Lorenzo Bellini, Yu’s keyboardist for “Me,” and a 2021 graduate of Berklee who majored in piano performance, also attests to the accessibility of the song.

“Music is a language that has always crossed the border much easier than the verbal language,” he said. 

Despite the delicate balance between identities that cross-cultural artists must manage, Yu is careful not to favor one national audience over the other. 

“It’s not like the Korean audience is more important than the American audience or vice versa,” Yu said. “I just wanted to make a song for everyone.” 

This isn’t Yu’s first time integrating Korean elements into her music. While learning the colonial history of R&B at Berklee, Yu said she was inspired to reconnect with the cultural roots of Korean music, an endeavor especially important to her as the daughter of a composer and conductor of traditional Korean music. 

In order to properly translate facets of traditional music into her contemporary work, Yu began self-producing. The result was “Honey Eyes,” the first single she produced herself. The song includes a sample of the gayageum, a traditional Korean string instrument. Producing her own work has allowed Yu to maintain artistic autonomy and embrace her perfectionist tendencies.

“I just want to create something that sounds like HEESU,” Yu said.

Akin to the “infectious energy” of her Tiny Desk Contest performance, Yu was something of a contagious force herself at Berklee, spreading her positivity and fearless ambition to those around her. 

For Stephanie Pourgouri, Yu’s close friend and a senior double major in contemporary writing and production and music performance at Berklee, Yu kick-started Pourgouri’s performing career by encouraging her to conduct and perform her first show at the musical college. 

“[HEESU] was the one that pushed me to have my first show at such an early stage at Berklee and from then on I’ve been so inspired to continue performing because I just loved my first show that she made me do … I feel like I’ve grown a lot as a performer,” Pourgouri said. 
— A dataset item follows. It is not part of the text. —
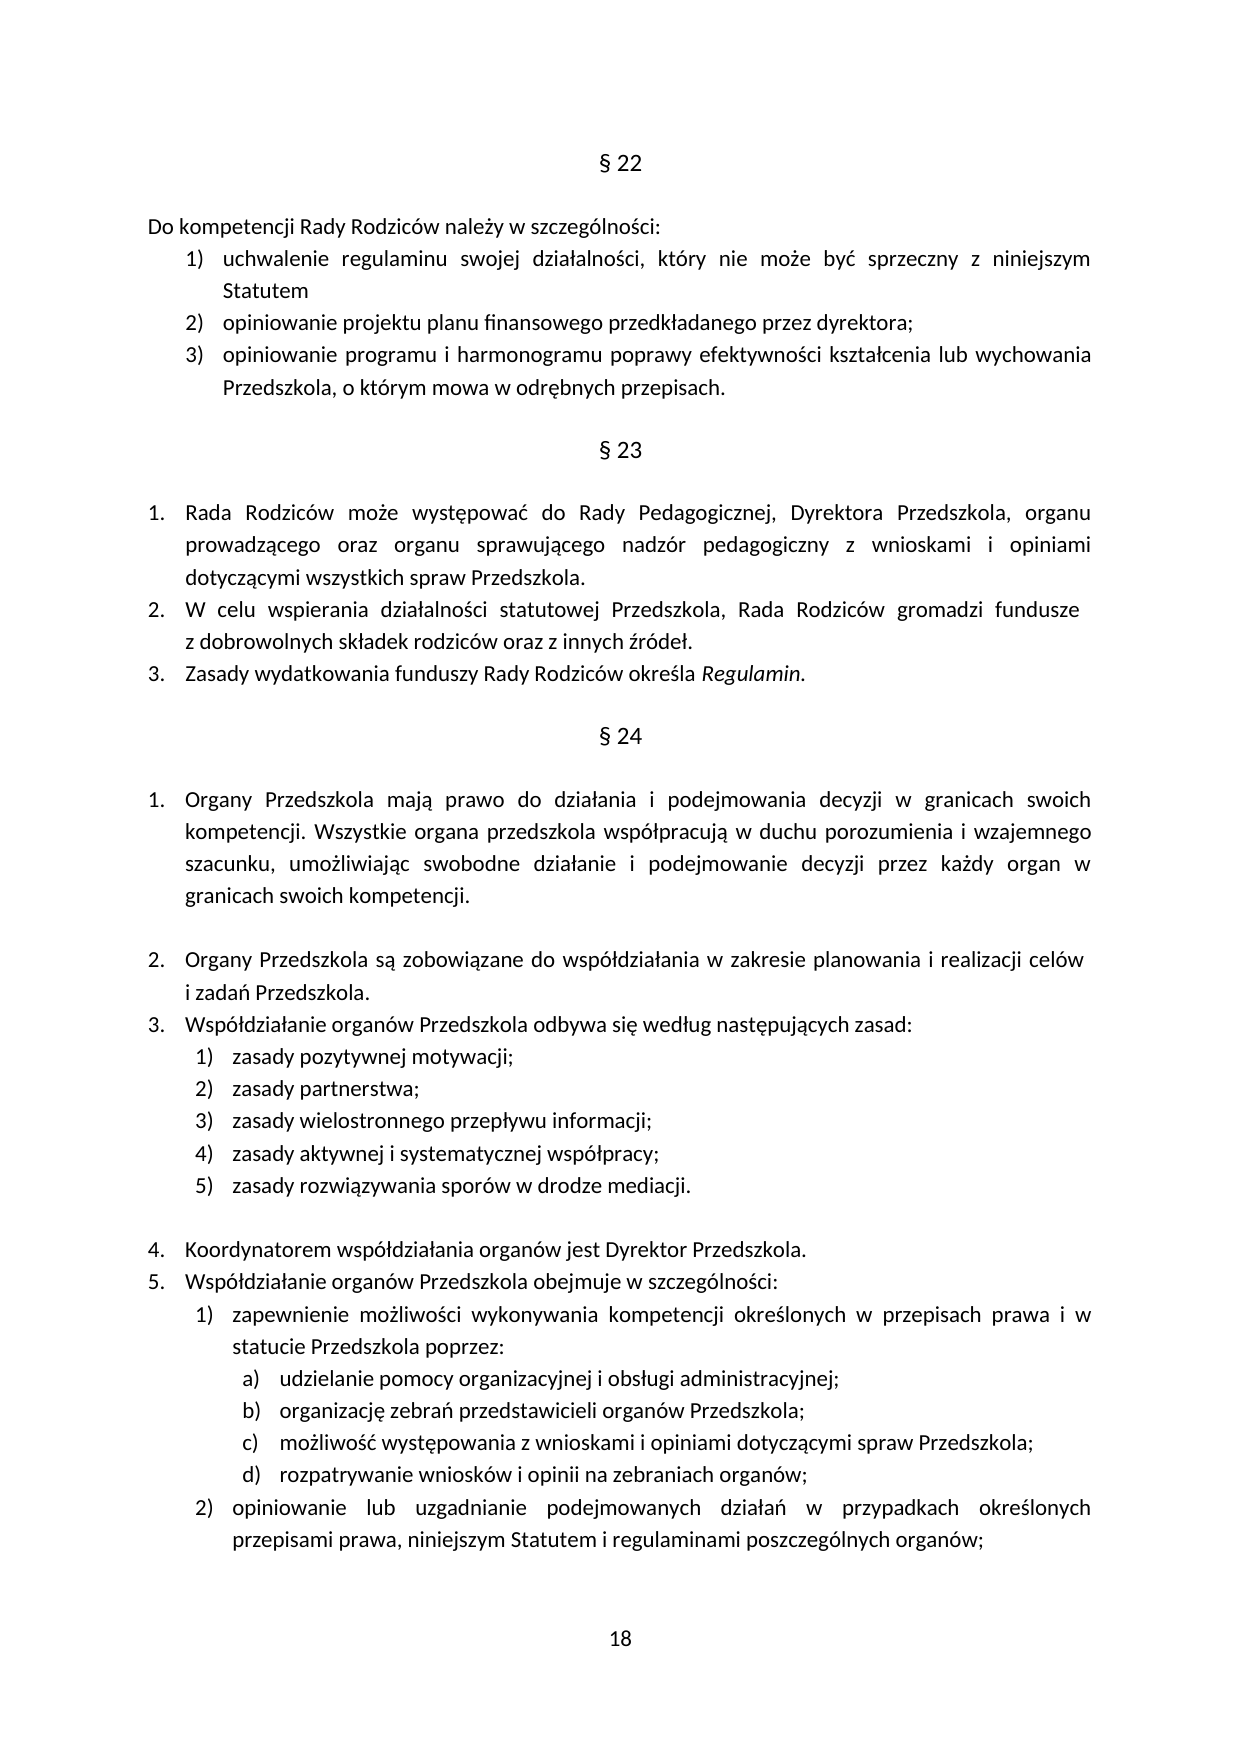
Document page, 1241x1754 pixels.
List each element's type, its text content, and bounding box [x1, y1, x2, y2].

When asked what has been most integral to their formation as musicians today, Yu, Bellini and Pourgouri all emphasized the cultural diversity of their college. Originally trained as a classical musician in Italy, Bellini said that without the international presence of the student body, he would not have been introduced to HEESU’s music style that challenges traditional labeling-conventions yet incorporates her Korean roots.

“[Labels] are a way of formalization to categorize things but some things can grow in the middle between two styles and you don’t know what to really call them,” Bellini said. “[HEESU’s] singing is really soul but the melody traces back to her Korean origins.” 

It’s hard to stay motivated as a budding musician, especially when you may not have anything to show for it yet. Yu said that it was discouraging not to have original tracks in the first half of her Berklee college years, while being surrounded in a sea of other talented and experienced musicians.

However, it was a mere three lines from “After the Storm” by Kali Uchis that served as a wake-up call for the South Korean “Me” singer: “Just look in the mirror/ No one’s gonna save you now/ So you better save yourself.” 

While it may feel cliché, Yu’s advice to other young artists is to follow that philosophy, even if it means challenging the odds stacked against you.

“If you don’t believe in yourself, who’s going to believe in you?” Yu said.